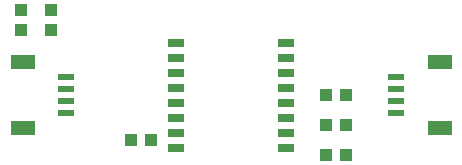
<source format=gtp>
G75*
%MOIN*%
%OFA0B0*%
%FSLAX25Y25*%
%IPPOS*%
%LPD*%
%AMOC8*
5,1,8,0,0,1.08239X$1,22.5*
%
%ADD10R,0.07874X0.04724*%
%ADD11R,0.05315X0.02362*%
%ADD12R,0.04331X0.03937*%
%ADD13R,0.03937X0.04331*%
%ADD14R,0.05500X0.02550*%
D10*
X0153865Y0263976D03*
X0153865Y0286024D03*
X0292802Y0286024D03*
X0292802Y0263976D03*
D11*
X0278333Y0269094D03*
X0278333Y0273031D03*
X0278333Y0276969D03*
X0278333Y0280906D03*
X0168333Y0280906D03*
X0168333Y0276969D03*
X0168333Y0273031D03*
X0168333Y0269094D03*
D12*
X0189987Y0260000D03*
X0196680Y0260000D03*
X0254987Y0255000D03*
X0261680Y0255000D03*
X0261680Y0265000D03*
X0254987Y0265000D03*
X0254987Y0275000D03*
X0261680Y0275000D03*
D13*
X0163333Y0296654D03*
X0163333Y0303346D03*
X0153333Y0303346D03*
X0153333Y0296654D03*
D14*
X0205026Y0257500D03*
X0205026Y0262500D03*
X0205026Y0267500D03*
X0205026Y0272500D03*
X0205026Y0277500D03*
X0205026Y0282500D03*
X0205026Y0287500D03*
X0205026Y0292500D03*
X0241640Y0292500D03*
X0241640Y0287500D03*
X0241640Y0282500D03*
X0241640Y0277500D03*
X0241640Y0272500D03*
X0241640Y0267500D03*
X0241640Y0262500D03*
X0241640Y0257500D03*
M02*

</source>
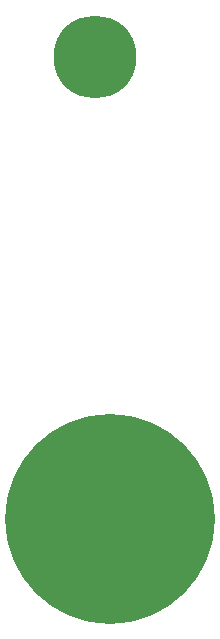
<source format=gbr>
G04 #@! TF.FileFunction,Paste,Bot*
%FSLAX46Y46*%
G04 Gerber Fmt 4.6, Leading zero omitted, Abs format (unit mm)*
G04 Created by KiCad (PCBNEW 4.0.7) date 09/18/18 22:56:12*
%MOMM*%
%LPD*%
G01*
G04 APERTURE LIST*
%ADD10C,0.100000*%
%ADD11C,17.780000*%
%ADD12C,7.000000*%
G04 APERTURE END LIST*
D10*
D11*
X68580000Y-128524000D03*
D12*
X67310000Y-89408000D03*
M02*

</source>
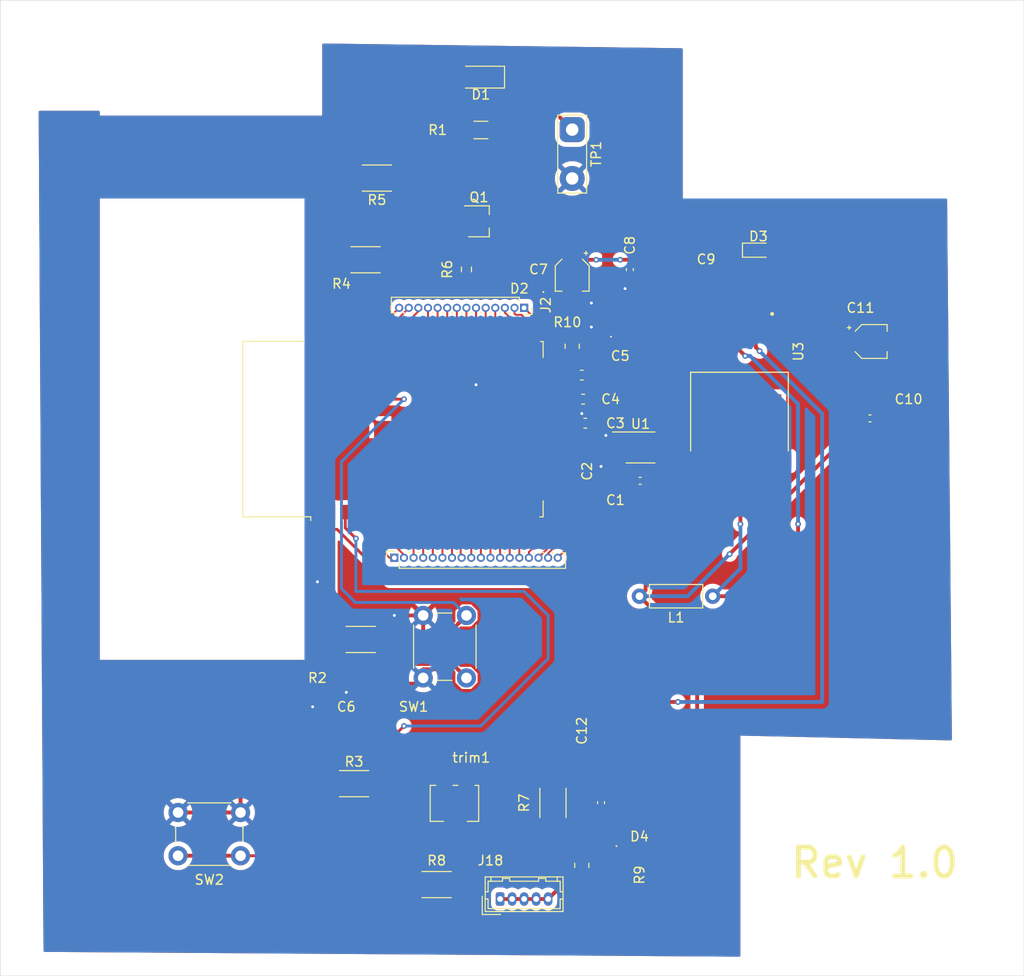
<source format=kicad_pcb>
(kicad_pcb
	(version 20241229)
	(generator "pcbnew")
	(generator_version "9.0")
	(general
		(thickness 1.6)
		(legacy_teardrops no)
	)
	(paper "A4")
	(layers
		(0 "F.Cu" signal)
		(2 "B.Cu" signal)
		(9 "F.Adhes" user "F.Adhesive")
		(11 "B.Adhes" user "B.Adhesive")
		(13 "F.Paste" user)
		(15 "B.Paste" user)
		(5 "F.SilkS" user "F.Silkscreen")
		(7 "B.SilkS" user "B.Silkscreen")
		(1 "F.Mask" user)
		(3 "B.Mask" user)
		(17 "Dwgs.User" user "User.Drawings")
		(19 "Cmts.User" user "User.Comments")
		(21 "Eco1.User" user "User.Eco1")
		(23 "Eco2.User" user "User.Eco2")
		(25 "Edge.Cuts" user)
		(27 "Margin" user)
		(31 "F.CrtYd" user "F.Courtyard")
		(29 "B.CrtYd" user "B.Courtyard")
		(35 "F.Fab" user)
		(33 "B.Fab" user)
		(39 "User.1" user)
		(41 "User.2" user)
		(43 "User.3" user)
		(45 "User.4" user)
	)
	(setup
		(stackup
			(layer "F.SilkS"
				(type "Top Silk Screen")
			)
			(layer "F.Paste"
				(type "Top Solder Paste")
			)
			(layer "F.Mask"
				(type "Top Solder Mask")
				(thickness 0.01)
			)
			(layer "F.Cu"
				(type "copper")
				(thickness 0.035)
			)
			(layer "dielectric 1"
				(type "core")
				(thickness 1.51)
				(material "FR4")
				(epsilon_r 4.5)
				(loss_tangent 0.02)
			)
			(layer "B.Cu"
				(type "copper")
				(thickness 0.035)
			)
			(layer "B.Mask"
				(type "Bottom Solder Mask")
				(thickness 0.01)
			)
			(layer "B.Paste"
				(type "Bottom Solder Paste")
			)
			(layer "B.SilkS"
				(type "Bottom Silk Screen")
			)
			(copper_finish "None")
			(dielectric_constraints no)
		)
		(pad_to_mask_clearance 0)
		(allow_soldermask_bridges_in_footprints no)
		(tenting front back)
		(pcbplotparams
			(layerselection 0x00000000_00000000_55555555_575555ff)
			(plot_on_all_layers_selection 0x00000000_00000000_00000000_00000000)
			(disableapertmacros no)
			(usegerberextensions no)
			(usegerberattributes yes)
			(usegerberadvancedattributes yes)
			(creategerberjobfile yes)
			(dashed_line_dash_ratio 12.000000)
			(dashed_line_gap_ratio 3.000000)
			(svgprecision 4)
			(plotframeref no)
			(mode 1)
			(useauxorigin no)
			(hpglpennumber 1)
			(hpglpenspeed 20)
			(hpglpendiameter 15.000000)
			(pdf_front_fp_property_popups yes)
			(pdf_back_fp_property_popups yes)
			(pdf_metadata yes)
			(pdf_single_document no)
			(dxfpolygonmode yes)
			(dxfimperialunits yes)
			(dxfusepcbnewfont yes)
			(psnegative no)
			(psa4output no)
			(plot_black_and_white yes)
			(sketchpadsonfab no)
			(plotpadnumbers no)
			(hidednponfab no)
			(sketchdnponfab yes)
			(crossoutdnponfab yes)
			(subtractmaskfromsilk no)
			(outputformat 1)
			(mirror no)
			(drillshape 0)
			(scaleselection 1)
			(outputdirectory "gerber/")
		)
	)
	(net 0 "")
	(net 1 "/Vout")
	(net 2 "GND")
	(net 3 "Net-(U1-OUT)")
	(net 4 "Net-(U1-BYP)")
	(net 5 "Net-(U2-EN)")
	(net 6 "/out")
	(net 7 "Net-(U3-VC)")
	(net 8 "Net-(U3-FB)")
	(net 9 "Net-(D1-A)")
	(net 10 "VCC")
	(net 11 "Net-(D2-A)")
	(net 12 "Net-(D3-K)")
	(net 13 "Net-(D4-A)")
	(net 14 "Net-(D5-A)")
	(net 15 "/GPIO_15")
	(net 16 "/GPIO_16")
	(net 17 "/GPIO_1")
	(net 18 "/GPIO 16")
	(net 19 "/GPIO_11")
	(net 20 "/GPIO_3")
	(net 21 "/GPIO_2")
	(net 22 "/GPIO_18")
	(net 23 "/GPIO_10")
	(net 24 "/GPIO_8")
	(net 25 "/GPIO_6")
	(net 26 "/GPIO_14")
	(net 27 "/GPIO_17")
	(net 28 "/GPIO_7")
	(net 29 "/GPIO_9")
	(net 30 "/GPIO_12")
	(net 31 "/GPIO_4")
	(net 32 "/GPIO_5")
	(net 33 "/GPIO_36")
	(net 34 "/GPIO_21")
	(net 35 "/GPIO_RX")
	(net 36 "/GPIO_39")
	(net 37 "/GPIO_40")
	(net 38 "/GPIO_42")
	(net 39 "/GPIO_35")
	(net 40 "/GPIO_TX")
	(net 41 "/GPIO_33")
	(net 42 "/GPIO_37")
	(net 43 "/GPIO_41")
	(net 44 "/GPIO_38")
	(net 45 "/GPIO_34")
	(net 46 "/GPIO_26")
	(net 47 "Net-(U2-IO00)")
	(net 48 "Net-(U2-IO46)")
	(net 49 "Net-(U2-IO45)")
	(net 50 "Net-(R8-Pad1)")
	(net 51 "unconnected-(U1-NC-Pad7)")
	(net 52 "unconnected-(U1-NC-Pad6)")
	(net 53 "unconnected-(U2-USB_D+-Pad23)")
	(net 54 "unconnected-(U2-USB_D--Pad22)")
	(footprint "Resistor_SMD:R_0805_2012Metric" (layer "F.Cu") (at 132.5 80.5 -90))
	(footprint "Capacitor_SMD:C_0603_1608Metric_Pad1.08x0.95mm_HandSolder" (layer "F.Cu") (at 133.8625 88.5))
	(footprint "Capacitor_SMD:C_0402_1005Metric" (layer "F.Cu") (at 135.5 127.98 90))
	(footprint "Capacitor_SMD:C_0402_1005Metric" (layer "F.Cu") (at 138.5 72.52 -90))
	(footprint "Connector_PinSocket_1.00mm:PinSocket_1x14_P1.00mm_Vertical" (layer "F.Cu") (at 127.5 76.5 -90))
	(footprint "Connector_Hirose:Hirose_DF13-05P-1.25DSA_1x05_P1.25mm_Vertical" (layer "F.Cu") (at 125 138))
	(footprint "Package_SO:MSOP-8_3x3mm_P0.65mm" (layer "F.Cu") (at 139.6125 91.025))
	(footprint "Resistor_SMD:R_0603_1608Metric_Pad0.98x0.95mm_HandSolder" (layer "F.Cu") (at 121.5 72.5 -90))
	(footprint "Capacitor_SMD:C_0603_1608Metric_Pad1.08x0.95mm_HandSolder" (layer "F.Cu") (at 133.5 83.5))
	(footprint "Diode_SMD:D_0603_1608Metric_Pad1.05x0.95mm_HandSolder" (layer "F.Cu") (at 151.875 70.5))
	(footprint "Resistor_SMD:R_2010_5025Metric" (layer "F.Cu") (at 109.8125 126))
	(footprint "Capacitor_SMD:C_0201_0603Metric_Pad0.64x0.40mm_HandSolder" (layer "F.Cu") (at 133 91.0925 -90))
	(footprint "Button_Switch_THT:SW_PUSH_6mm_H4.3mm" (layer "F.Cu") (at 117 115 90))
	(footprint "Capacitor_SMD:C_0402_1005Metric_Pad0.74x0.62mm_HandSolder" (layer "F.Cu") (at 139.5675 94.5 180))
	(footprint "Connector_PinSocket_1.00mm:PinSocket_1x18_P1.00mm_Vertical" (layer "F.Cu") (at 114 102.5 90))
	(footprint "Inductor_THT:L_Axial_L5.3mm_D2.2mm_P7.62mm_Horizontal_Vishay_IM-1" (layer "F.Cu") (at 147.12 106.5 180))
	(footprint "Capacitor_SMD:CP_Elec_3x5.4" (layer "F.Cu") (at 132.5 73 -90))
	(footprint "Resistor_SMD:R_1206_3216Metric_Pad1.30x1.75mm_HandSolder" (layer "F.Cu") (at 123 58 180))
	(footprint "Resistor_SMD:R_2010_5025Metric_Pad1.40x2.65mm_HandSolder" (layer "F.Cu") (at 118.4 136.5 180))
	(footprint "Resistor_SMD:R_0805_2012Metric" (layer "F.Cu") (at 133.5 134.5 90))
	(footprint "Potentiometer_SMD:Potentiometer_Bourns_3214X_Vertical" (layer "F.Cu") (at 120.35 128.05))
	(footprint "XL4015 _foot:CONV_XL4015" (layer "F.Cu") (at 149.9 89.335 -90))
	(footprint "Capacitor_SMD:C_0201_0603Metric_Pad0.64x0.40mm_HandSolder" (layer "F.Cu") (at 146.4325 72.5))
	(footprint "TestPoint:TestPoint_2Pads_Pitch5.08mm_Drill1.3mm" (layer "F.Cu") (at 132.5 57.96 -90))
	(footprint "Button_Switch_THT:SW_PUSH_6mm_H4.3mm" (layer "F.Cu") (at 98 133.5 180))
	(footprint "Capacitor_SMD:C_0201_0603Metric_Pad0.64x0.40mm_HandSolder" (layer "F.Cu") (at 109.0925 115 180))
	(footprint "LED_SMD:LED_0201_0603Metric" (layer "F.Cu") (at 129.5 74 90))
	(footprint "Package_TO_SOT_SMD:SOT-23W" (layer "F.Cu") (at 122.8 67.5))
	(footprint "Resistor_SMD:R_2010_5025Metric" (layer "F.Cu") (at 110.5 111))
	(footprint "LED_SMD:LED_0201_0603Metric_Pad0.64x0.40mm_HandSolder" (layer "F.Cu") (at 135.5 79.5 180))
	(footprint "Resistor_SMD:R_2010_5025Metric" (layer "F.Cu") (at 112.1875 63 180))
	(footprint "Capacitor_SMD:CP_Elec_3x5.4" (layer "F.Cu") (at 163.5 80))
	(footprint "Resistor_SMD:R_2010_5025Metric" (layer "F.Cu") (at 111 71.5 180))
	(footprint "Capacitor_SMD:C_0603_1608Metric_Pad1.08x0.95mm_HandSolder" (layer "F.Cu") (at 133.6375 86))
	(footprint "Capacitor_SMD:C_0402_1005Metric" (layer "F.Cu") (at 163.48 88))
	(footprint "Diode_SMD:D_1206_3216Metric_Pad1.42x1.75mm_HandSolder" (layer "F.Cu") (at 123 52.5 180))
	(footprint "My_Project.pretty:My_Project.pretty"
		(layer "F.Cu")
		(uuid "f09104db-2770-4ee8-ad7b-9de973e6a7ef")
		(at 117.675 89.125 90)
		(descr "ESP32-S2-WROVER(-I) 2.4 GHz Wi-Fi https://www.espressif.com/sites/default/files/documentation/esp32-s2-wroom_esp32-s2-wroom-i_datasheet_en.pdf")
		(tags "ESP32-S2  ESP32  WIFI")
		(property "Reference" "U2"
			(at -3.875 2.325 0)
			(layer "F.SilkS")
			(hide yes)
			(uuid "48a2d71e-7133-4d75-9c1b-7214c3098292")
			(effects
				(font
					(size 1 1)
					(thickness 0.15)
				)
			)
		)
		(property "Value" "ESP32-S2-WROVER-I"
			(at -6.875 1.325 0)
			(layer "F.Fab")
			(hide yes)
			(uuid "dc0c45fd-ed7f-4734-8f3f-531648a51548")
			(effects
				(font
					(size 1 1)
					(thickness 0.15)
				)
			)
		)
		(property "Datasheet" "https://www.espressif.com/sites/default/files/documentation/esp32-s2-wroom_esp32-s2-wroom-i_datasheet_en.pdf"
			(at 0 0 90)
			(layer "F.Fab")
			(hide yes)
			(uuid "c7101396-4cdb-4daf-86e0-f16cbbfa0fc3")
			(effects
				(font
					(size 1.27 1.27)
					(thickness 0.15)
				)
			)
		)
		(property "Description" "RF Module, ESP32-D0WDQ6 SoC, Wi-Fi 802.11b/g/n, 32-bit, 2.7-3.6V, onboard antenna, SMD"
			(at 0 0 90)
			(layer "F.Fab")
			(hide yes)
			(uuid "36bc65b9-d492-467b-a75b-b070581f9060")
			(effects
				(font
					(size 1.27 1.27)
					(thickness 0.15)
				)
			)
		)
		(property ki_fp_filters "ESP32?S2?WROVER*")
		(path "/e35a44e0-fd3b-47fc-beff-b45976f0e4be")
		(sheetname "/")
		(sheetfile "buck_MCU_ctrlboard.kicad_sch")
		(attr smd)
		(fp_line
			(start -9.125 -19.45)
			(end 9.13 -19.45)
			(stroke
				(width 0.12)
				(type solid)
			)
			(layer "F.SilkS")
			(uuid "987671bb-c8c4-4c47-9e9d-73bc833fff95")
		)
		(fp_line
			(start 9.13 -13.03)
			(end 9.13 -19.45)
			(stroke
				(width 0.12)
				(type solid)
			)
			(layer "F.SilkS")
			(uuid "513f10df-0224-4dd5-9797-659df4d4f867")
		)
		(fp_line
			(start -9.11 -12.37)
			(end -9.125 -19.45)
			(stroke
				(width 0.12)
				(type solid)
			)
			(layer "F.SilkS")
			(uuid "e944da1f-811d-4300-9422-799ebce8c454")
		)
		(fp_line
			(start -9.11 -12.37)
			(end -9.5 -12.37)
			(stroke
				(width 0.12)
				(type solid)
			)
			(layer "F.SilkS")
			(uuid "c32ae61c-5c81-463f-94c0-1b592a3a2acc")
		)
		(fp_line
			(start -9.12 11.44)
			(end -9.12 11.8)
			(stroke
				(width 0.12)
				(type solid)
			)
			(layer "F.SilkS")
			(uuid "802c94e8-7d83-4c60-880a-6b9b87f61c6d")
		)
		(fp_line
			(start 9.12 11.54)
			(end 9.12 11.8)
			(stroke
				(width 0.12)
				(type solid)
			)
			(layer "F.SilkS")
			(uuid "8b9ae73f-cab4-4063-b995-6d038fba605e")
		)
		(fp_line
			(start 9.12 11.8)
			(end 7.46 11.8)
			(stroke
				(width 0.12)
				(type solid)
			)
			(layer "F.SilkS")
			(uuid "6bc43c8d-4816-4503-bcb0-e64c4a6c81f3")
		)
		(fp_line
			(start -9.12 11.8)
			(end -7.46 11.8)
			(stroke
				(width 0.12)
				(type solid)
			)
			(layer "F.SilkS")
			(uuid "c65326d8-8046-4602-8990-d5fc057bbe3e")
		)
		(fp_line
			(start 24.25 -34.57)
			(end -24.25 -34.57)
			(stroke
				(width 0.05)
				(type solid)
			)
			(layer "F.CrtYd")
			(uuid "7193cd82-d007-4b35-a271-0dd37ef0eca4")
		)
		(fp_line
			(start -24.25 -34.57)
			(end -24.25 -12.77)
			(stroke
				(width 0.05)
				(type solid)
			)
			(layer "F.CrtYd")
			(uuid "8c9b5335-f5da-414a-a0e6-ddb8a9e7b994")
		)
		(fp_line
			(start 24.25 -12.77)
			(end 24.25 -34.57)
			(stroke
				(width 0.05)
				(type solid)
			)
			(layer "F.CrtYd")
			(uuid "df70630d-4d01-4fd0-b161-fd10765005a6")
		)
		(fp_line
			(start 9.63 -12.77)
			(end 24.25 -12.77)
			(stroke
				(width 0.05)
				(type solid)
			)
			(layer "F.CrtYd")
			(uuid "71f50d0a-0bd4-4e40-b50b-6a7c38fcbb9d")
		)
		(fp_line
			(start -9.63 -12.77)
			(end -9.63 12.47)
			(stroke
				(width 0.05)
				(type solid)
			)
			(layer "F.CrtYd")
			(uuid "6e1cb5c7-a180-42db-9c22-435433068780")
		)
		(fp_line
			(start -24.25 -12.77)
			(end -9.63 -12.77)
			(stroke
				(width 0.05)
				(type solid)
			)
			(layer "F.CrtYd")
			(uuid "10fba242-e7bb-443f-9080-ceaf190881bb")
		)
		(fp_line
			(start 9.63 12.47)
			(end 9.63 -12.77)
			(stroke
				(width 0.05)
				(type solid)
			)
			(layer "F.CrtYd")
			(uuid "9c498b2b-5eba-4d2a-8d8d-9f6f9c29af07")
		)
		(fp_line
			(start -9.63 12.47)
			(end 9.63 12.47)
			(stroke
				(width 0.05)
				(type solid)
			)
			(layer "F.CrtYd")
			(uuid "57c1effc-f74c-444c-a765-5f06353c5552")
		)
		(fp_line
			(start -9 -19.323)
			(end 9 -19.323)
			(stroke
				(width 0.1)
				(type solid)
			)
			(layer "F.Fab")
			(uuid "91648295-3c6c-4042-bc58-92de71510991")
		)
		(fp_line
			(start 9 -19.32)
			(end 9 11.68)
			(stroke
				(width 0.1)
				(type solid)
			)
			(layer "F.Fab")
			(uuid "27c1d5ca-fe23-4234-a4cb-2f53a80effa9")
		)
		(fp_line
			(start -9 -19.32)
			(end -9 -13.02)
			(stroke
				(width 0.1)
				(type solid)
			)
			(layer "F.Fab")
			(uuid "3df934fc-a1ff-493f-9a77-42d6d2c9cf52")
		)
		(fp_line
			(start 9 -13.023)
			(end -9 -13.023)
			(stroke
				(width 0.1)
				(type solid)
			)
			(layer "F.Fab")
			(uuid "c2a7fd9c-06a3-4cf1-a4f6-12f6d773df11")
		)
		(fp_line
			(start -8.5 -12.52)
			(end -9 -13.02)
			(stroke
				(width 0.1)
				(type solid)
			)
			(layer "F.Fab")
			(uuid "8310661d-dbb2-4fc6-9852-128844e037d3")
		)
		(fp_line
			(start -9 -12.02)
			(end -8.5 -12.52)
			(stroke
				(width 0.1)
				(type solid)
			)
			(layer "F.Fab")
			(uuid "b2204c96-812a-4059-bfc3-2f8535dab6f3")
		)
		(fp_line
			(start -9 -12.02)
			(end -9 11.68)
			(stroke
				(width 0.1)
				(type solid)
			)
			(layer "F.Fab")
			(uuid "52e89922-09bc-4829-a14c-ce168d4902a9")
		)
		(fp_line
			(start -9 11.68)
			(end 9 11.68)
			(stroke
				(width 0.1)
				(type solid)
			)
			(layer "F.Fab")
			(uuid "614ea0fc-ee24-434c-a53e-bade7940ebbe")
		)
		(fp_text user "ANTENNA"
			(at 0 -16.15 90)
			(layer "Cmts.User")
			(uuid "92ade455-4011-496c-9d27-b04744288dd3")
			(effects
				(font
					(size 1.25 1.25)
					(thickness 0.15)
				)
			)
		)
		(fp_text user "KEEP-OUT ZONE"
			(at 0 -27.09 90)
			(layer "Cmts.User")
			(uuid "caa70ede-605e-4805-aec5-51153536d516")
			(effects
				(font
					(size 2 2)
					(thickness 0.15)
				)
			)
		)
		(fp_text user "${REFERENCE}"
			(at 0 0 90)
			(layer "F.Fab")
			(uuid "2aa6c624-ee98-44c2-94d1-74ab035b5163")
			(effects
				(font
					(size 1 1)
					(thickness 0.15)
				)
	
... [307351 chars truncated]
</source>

### REQUIRED WORK
Go through the listing and say how many lines contain the string "https", offering only the number.

### TASK RESULT
2